# TASK DIRECTIONS
Could you set down exactly the lines of the data below, starting at the one that holds "Buildings should primarily" and ending at the one that holds "The Scheme identifies", both included, and only those?

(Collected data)
*** Begin section ***

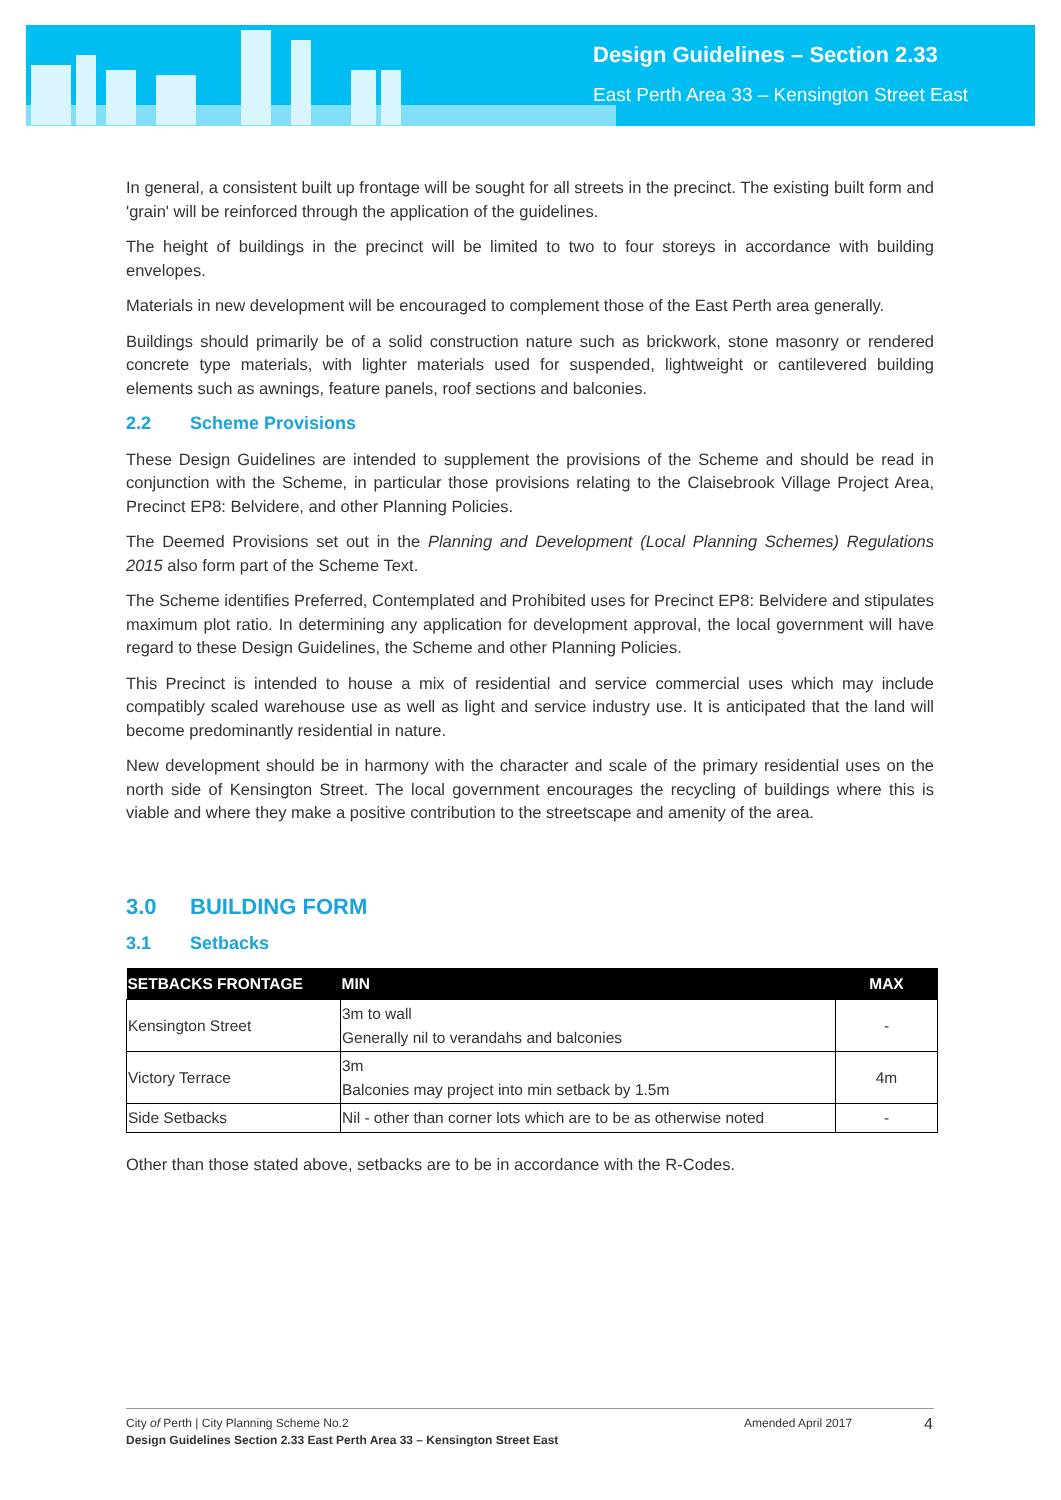Design Guidelines – Section 2.33
East Perth Area 33 – Kensington Street East
In general, a consistent built up frontage will be sought for all streets in the precinct. The existing built form and 'grain' will be reinforced through the application of the guidelines.
The height of buildings in the precinct will be limited to two to four storeys in accordance with building envelopes.
Materials in new development will be encouraged to complement those of the East Perth area generally.
Buildings should primarily be of a solid construction nature such as brickwork, stone masonry or rendered concrete type materials, with lighter materials used for suspended, lightweight or cantilevered building elements such as awnings, feature panels, roof sections and balconies.
2.2 Scheme Provisions
These Design Guidelines are intended to supplement the provisions of the Scheme and should be read in conjunction with the Scheme, in particular those provisions relating to the Claisebrook Village Project Area, Precinct EP8: Belvidere, and other Planning Policies.
The Deemed Provisions set out in the Planning and Development (Local Planning Schemes) Regulations 2015 also form part of the Scheme Text.
The Scheme identifies Preferred, Contemplated and Prohibited uses for Precinct EP8: Belvidere and stipulates maximum plot ratio. In determining any application for development approval, the local government will have regard to these Design Guidelines, the Scheme and other Planning Policies.
This Precinct is intended to house a mix of residential and service commercial uses which may include compatibly scaled warehouse use as well as light and service industry use. It is anticipated that the land will become predominantly residential in nature.
New development should be in harmony with the character and scale of the primary residential uses on the north side of Kensington Street. The local government encourages the recycling of buildings where this is viable and where they make a positive contribution to the streetscape and amenity of the area.
3.0 BUILDING FORM
3.1 Setbacks
| SETBACKS FRONTAGE | MIN | MAX |
| --- | --- | --- |
| Kensington Street | 3m to wall Generally nil to verandahs and balconies | - |
| Victory Terrace | 3m Balconies may project into min setback by 1.5m | 4m |
| Side Setbacks | Nil - other than corner lots which are to be as otherwise noted | - |
Other than those stated above, setbacks are to be in accordance with the R-Codes.
City of Perth | City Planning Scheme No.2 Amended April 2017 4
Design Guidelines Section 2.33 East Perth Area 33 – Kensington Street East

*** End section ***

# OUTPUT OF THE TASK
Buildings should primarily be of a solid construction nature such as brickwork, stone masonry or rendered concrete type materials, with lighter materials used for suspended, lightweight or cantilevered building elements such as awnings, feature panels, roof sections and balconies.
2.2 Scheme Provisions
These Design Guidelines are intended to supplement the provisions of the Scheme and should be read in conjunction with the Scheme, in particular those provisions relating to the Claisebrook Village Project Area, Precinct EP8: Belvidere, and other Planning Policies.
The Deemed Provisions set out in the Planning and Development (Local Planning Schemes) Regulations 2015 also form part of the Scheme Text.
The Scheme identifies Preferred, Contemplated and Prohibited uses for Precinct EP8: Belvidere and stipulates maximum plot ratio. In determining any application for development approval, the local government will have regard to these Design Guidelines, the Scheme and other Planning Policies.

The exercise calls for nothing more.